## What you have to do
Where the data below contains pictures, omit them; output the rest word for word.

## Records to use
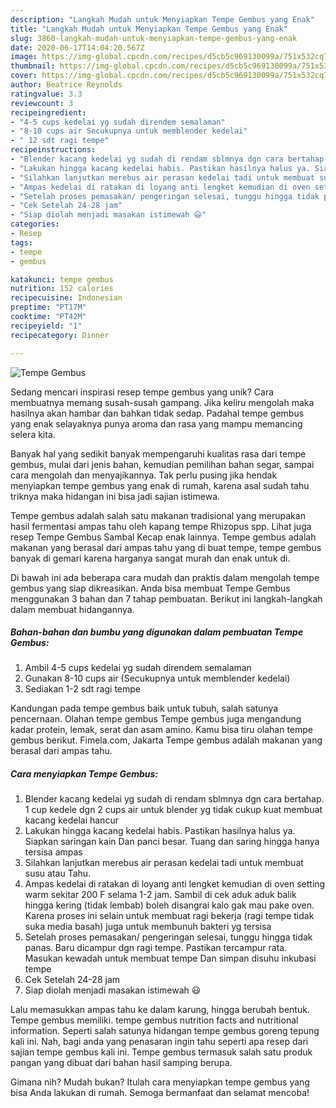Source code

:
```yaml
---
description: "Langkah Mudah untuk Menyiapkan Tempe Gembus yang Enak"
title: "Langkah Mudah untuk Menyiapkan Tempe Gembus yang Enak"
slug: 3860-langkah-mudah-untuk-menyiapkan-tempe-gembus-yang-enak
date: 2020-06-17T14:04:20.567Z
image: https://img-global.cpcdn.com/recipes/d5cb5c969130099a/751x532cq70/tempe-gembus-foto-resep-utama.jpg
thumbnail: https://img-global.cpcdn.com/recipes/d5cb5c969130099a/751x532cq70/tempe-gembus-foto-resep-utama.jpg
cover: https://img-global.cpcdn.com/recipes/d5cb5c969130099a/751x532cq70/tempe-gembus-foto-resep-utama.jpg
author: Beatrice Reynolds
ratingvalue: 3.3
reviewcount: 3
recipeingredient:
- "4-5 cups kedelai yg sudah direndem semalaman"
- "8-10 cups air Secukupnya untuk memblender kedelai"
- " 12 sdt ragi tempe"
recipeinstructions:
- "Blender kacang kedelai yg sudah di rendam sblmnya dgn cara bertahap. 1 cup kedele dgn 2 cups air untuk blender yg tidak cukup kuat membuat kacang kedelai hancur"
- "Lakukan hingga kacang kedelai habis. Pastikan hasilnya halus ya. Siapkan saringan kain Dan panci besar. Tuang dan saring hingga hanya tersisa ampas"
- "Silahkan lanjutkan merebus air perasan kedelai tadi untuk membuat susu atau Tahu."
- "Ampas kedelai di ratakan di loyang anti lengket kemudian di oven setting warm sekitar 200 F selama 1-2 jam. Sambil di cek aduk aduk balik hingga kering (tidak lembab) boleh disangrai kalo gak mau pake oven. Karena proses ini selain untuk membuat ragi bekerja (ragi tempe tidak suka media basah) juga untuk membunuh bakteri yg tersisa"
- "Setelah proses pemasakan/ pengeringan selesai, tunggu hingga tidak panas. Baru dicampur dgn ragi tempe. Pastikan tercampur rata. Masukan kewadah untuk membuat tempe Dan simpan disuhu inkubasi tempe"
- "Cek Setelah 24-28 jam"
- "Siap diolah menjadi masakan istimewah 😃"
categories:
- Resep
tags:
- tempe
- gembus

katakunci: tempe gembus 
nutrition: 152 calories
recipecuisine: Indonesian
preptime: "PT17M"
cooktime: "PT42M"
recipeyield: "1"
recipecategory: Dinner

---
```



![Tempe Gembus](https://img-global.cpcdn.com/recipes/d5cb5c969130099a/751x532cq70/tempe-gembus-foto-resep-utama.jpg)

Sedang mencari inspirasi resep tempe gembus yang unik? Cara membuatnya memang susah-susah gampang. Jika keliru mengolah maka hasilnya akan hambar dan bahkan tidak sedap. Padahal tempe gembus yang enak selayaknya punya aroma dan rasa yang mampu memancing selera kita.

Banyak hal yang sedikit banyak mempengaruhi kualitas rasa dari tempe gembus, mulai dari jenis bahan, kemudian pemilihan bahan segar, sampai cara mengolah dan menyajikannya. Tak perlu pusing jika hendak menyiapkan tempe gembus yang enak di rumah, karena asal sudah tahu triknya maka hidangan ini bisa jadi sajian istimewa.

Tempe gembus adalah salah satu makanan tradisional yang merupakan hasil fermentasi ampas tahu oleh kapang tempe Rhizopus spp. Lihat juga resep Tempe Gembus Sambal Kecap enak lainnya. Tempe gembus adalah makanan yang berasal dari ampas tahu yang di buat tempe, tempe gembus banyak di gemari karena harganya sangat murah dan enak untuk di.


Di bawah ini ada beberapa cara mudah dan praktis dalam mengolah tempe gembus yang siap dikreasikan. Anda bisa membuat Tempe Gembus menggunakan 3 bahan dan 7 tahap pembuatan. Berikut ini langkah-langkah dalam membuat hidangannya.

<!--inarticleads1-->

##### Bahan-bahan dan bumbu yang digunakan dalam pembuatan Tempe Gembus:

1. Ambil 4-5 cups kedelai yg sudah direndem semalaman
1. Gunakan 8-10 cups air (Secukupnya untuk memblender kedelai)
1. Sediakan  1-2 sdt ragi tempe


Kandungan pada tempe gembus baik untuk tubuh, salah satunya pencernaan. Olahan tempe gembus Tempe gembus juga mengandung kadar protein, lemak, serat dan asam amino. Kamu bisa tiru olahan tempe gembus berikut. Fimela.com, Jakarta Tempe gembus adalah makanan yang berasal dari ampas tahu. 

<!--inarticleads2-->

##### Cara menyiapkan Tempe Gembus:

1. Blender kacang kedelai yg sudah di rendam sblmnya dgn cara bertahap. 1 cup kedele dgn 2 cups air untuk blender yg tidak cukup kuat membuat kacang kedelai hancur
1. Lakukan hingga kacang kedelai habis. Pastikan hasilnya halus ya. Siapkan saringan kain Dan panci besar. Tuang dan saring hingga hanya tersisa ampas
1. Silahkan lanjutkan merebus air perasan kedelai tadi untuk membuat susu atau Tahu.
1. Ampas kedelai di ratakan di loyang anti lengket kemudian di oven setting warm sekitar 200 F selama 1-2 jam. Sambil di cek aduk aduk balik hingga kering (tidak lembab) boleh disangrai kalo gak mau pake oven. Karena proses ini selain untuk membuat ragi bekerja (ragi tempe tidak suka media basah) juga untuk membunuh bakteri yg tersisa
1. Setelah proses pemasakan/ pengeringan selesai, tunggu hingga tidak panas. Baru dicampur dgn ragi tempe. Pastikan tercampur rata. Masukan kewadah untuk membuat tempe Dan simpan disuhu inkubasi tempe
1. Cek Setelah 24-28 jam
1. Siap diolah menjadi masakan istimewah 😃


Lalu memasukkan ampas tahu ke dalam karung, hingga berubah bentuk. Tempe gembus memiliki. tempe gembus nutrition facts and nutritional information. Seperti salah satunya hidangan tempe gembus goreng tepung kali ini. Nah, bagi anda yang penasaran ingin tahu seperti apa resep dari sajian tempe gembus kali ini. Tempe gembus termasuk salah satu produk pangan yang dibuat dari bahan hasil samping berupa. 

Gimana nih? Mudah bukan? Itulah cara menyiapkan tempe gembus yang bisa Anda lakukan di rumah. Semoga bermanfaat dan selamat mencoba!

## Answer to this task
Source code

:
```yaml
---
description: "Langkah Mudah untuk Menyiapkan Tempe Gembus yang Enak"
title: "Langkah Mudah untuk Menyiapkan Tempe Gembus yang Enak"
slug: 3860-langkah-mudah-untuk-menyiapkan-tempe-gembus-yang-enak
date: 2020-06-17T14:04:20.567Z
image: https://img-global.cpcdn.com/recipes/d5cb5c969130099a/751x532cq70/tempe-gembus-foto-resep-utama.jpg
thumbnail: https://img-global.cpcdn.com/recipes/d5cb5c969130099a/751x532cq70/tempe-gembus-foto-resep-utama.jpg
cover: https://img-global.cpcdn.com/recipes/d5cb5c969130099a/751x532cq70/tempe-gembus-foto-resep-utama.jpg
author: Beatrice Reynolds
ratingvalue: 3.3
reviewcount: 3
recipeingredient:
- "4-5 cups kedelai yg sudah direndem semalaman"
- "8-10 cups air Secukupnya untuk memblender kedelai"
- " 12 sdt ragi tempe"
recipeinstructions:
- "Blender kacang kedelai yg sudah di rendam sblmnya dgn cara bertahap. 1 cup kedele dgn 2 cups air untuk blender yg tidak cukup kuat membuat kacang kedelai hancur"
- "Lakukan hingga kacang kedelai habis. Pastikan hasilnya halus ya. Siapkan saringan kain Dan panci besar. Tuang dan saring hingga hanya tersisa ampas"
- "Silahkan lanjutkan merebus air perasan kedelai tadi untuk membuat susu atau Tahu."
- "Ampas kedelai di ratakan di loyang anti lengket kemudian di oven setting warm sekitar 200 F selama 1-2 jam. Sambil di cek aduk aduk balik hingga kering (tidak lembab) boleh disangrai kalo gak mau pake oven. Karena proses ini selain untuk membuat ragi bekerja (ragi tempe tidak suka media basah) juga untuk membunuh bakteri yg tersisa"
- "Setelah proses pemasakan/ pengeringan selesai, tunggu hingga tidak panas. Baru dicampur dgn ragi tempe. Pastikan tercampur rata. Masukan kewadah untuk membuat tempe Dan simpan disuhu inkubasi tempe"
- "Cek Setelah 24-28 jam"
- "Siap diolah menjadi masakan istimewah 😃"
categories:
- Resep
tags:
- tempe
- gembus

katakunci: tempe gembus 
nutrition: 152 calories
recipecuisine: Indonesian
preptime: "PT17M"
cooktime: "PT42M"
recipeyield: "1"
recipecategory: Dinner

---
```



![Tempe Gembus](https://img-global.cpcdn.com/recipes/d5cb5c969130099a/751x532cq70/tempe-gembus-foto-resep-utama.jpg)

Sedang mencari inspirasi resep tempe gembus yang unik? Cara membuatnya memang susah-susah gampang. Jika keliru mengolah maka hasilnya akan hambar dan bahkan tidak sedap. Padahal tempe gembus yang enak selayaknya punya aroma dan rasa yang mampu memancing selera kita.

Banyak hal yang sedikit banyak mempengaruhi kualitas rasa dari tempe gembus, mulai dari jenis bahan, kemudian pemilihan bahan segar, sampai cara mengolah dan menyajikannya. Tak perlu pusing jika hendak menyiapkan tempe gembus yang enak di rumah, karena asal sudah tahu triknya maka hidangan ini bisa jadi sajian istimewa.

Tempe gembus adalah salah satu makanan tradisional yang merupakan hasil fermentasi ampas tahu oleh kapang tempe Rhizopus spp. Lihat juga resep Tempe Gembus Sambal Kecap enak lainnya. Tempe gembus adalah makanan yang berasal dari ampas tahu yang di buat tempe, tempe gembus banyak di gemari karena harganya sangat murah dan enak untuk di.


Di bawah ini ada beberapa cara mudah dan praktis dalam mengolah tempe gembus yang siap dikreasikan. Anda bisa membuat Tempe Gembus menggunakan 3 bahan dan 7 tahap pembuatan. Berikut ini langkah-langkah dalam membuat hidangannya.

<!--inarticleads1-->

##### Bahan-bahan dan bumbu yang digunakan dalam pembuatan Tempe Gembus:

1. Ambil 4-5 cups kedelai yg sudah direndem semalaman
1. Gunakan 8-10 cups air (Secukupnya untuk memblender kedelai)
1. Sediakan  1-2 sdt ragi tempe


Kandungan pada tempe gembus baik untuk tubuh, salah satunya pencernaan. Olahan tempe gembus Tempe gembus juga mengandung kadar protein, lemak, serat dan asam amino. Kamu bisa tiru olahan tempe gembus berikut. Fimela.com, Jakarta Tempe gembus adalah makanan yang berasal dari ampas tahu. 

<!--inarticleads2-->

##### Cara menyiapkan Tempe Gembus:

1. Blender kacang kedelai yg sudah di rendam sblmnya dgn cara bertahap. 1 cup kedele dgn 2 cups air untuk blender yg tidak cukup kuat membuat kacang kedelai hancur
1. Lakukan hingga kacang kedelai habis. Pastikan hasilnya halus ya. Siapkan saringan kain Dan panci besar. Tuang dan saring hingga hanya tersisa ampas
1. Silahkan lanjutkan merebus air perasan kedelai tadi untuk membuat susu atau Tahu.
1. Ampas kedelai di ratakan di loyang anti lengket kemudian di oven setting warm sekitar 200 F selama 1-2 jam. Sambil di cek aduk aduk balik hingga kering (tidak lembab) boleh disangrai kalo gak mau pake oven. Karena proses ini selain untuk membuat ragi bekerja (ragi tempe tidak suka media basah) juga untuk membunuh bakteri yg tersisa
1. Setelah proses pemasakan/ pengeringan selesai, tunggu hingga tidak panas. Baru dicampur dgn ragi tempe. Pastikan tercampur rata. Masukan kewadah untuk membuat tempe Dan simpan disuhu inkubasi tempe
1. Cek Setelah 24-28 jam
1. Siap diolah menjadi masakan istimewah 😃


Lalu memasukkan ampas tahu ke dalam karung, hingga berubah bentuk. Tempe gembus memiliki. tempe gembus nutrition facts and nutritional information. Seperti salah satunya hidangan tempe gembus goreng tepung kali ini. Nah, bagi anda yang penasaran ingin tahu seperti apa resep dari sajian tempe gembus kali ini. Tempe gembus termasuk salah satu produk pangan yang dibuat dari bahan hasil samping berupa. 

Gimana nih? Mudah bukan? Itulah cara menyiapkan tempe gembus yang bisa Anda lakukan di rumah. Semoga bermanfaat dan selamat mencoba!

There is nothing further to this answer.